----- Document source

15 mai 2008
LA GLOIRE, L’AGE, LE TEMPS, ET LA DECAGLOIRE!
Il y a ceux qui sont en manque de popularité. Depuis que les médias s’en sont désintéressés, ils souffrent. Cette maudite addiction, cette terrible accoutumance en a fait des drogués de la célébrité, du public, des ovations.
Alors, lorsque l’âge arrive, lorsque des plus jeunes, lorsque ce temps égoïste aussi, les remisent au fond de quelques placards obscurs, ils ne supportent plus d’être ainsi délaissés et sont prêts à toutes les extrémités.
Certains deviennent racistes, d’autres vendent leur voiture et se mettent à déblatérer, à vitupérer tout ce qui bouge. Il en est même qui ramènent tout à eux, se voulant toujours le centre de ce monde qui les rejette peu à peu.
Dès qu’une célébrité disparait, ils apparaissent gémissants. Hier encore elle leur parlait, se confiait, leur expliquait les raisons du brusque retournement des passions assassines qui brûlent aujourd’hui ce qu’hier elles adoraient. Et de façon pompeusement didactique, ils comprennent, ils lénifient, ils jugent.

----------
----- Données fournies

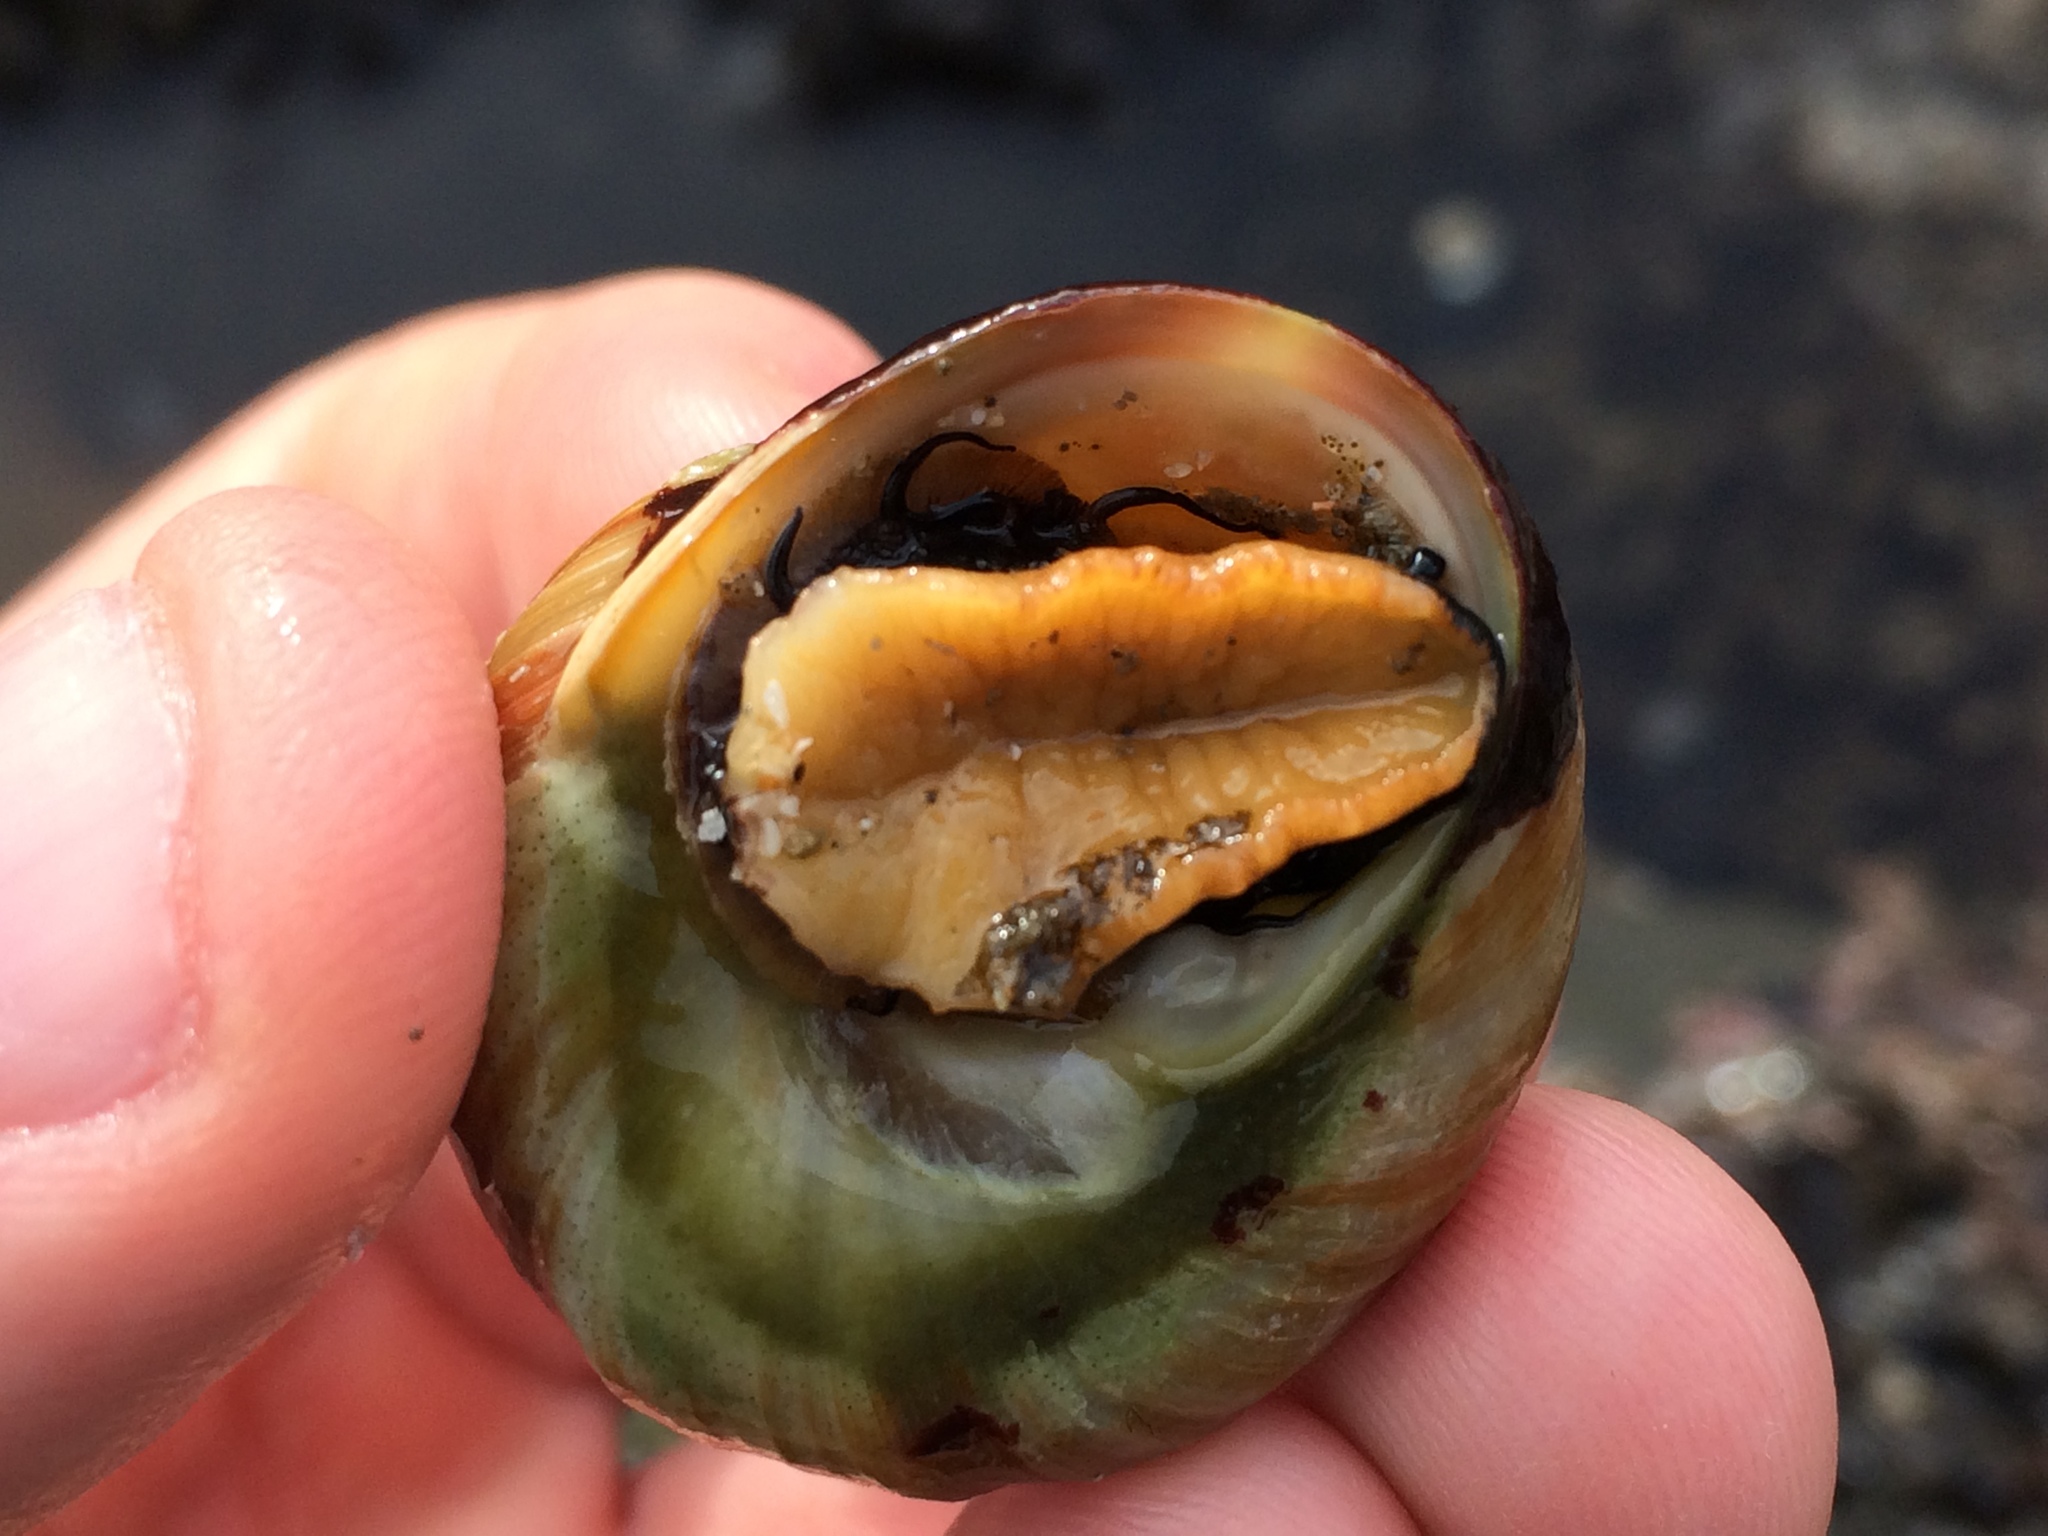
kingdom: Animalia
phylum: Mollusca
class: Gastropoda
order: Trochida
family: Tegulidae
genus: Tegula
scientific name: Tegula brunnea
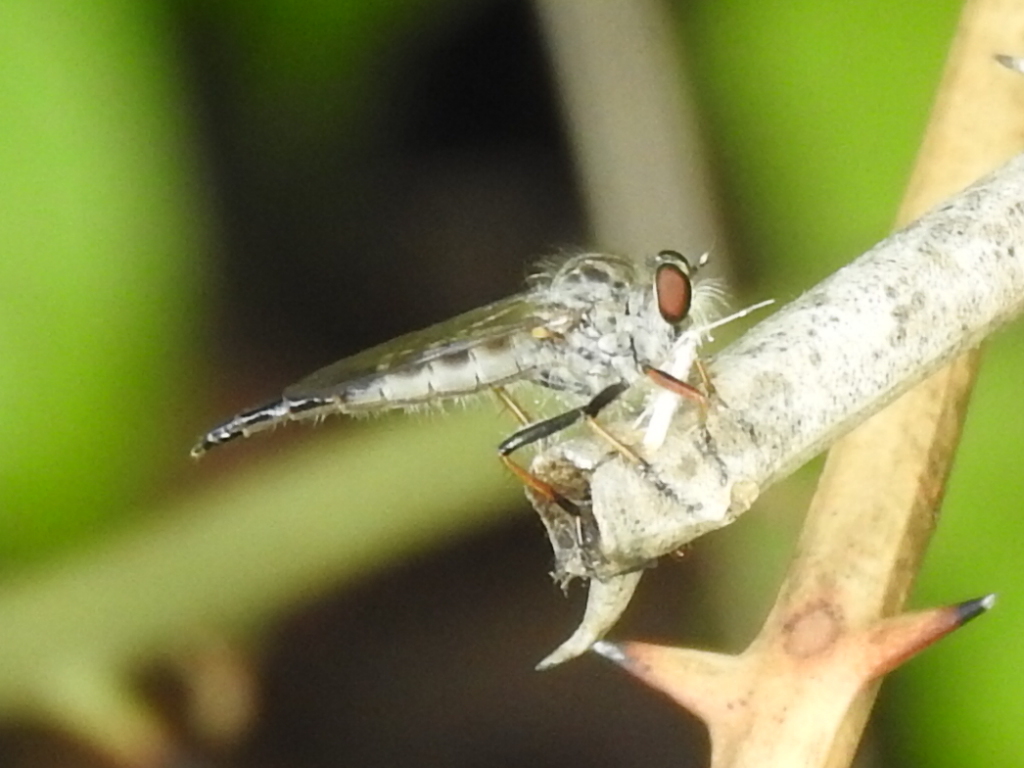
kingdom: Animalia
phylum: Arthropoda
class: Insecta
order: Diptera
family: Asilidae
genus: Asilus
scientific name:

----------

* Consignes de l'exercice:
A. Recopiez le passage du texte sur la gloire compris entre « Dès qu’une célébrité » et « lénifient, ils jugent. », bornes incluses.
B. D'après le texte sur la gloire, que font certains, en dehors de ceux qui deviennent racistes ?
C. Prolongez le texte sur la gloire au-delà de sa dernière phrase.

* Vos réponses écrites:
A.
Dès qu’une célébrité disparait, ils apparaissent gémissants. Hier encore elle leur parlait, se confiait, leur expliquait les raisons du brusque retournement des passions assassines qui brûlent aujourd’hui ce qu’hier elles adoraient. Et de façon pompeusement didactique, ils comprennent, ils lénifient, ils jugent.

B. Ils vendent leur voiture et se mettent à déblatérer, à vitupérer tout ce qui bouge.

C.
Ils oublient seulement que eux aussi, ils ont pris la place des plus jeunes qui les précédaient et qu’ils les ont poussé sans modération, vers cette porte qui leur donne maintenant, tant de préoccupations.
Ils sont toujours sémillants, ils ne vieillissent pas, ils sont toujours les mêmes, tout aussi séduisants, l’âge n’a pas de prise sur eux. Comme en termes galants ces choses là sont assénées.
Comme pour les ménager, pour les retenir encore, pour les empêcher de nous quitter dans nos souvenirs embués.
Leur miroir, pourtant ne devrait pas les tromper, leur souvenir collaborateur ne reconnait plus cette image gardée enfouie au fond de leur célébrité, ils ont de la peine à imaginer que ces photos jaunies, que ces films oubliés, sont les restes ternis de leur gloire passée.
Je l’écoutais encore parler de lui à la troisième personne, faisant référence à Pascal qui s’en était allé, saturé de son ‘il’, plein les oreilles, j’avais envie de lui crier de retourner remettre son borsalino et d’arrêter de nous emmerder. Tout sur tout, il pourrait même nous apprendre, il a côtoyé les plus grands mais, sait-il seulement, qu’un jour, il va les rejoindre ?
Vieillir est notre lot à tous, maladie orpheline que nous avons attrapée en naissant, pandémie impertinente, inévitablement transmissible depuis la nuit des temps. Nous ne pouvons nous y soustraire, petits ou grands, célèbres ou inconnus. Ce placard là, sera insondable, sans fond, sans espoir de retour, sans come-back possible.
Une seule prise, pas de photographe, pas de public pour la postérité, une affaire intime entre nous et l’éternité.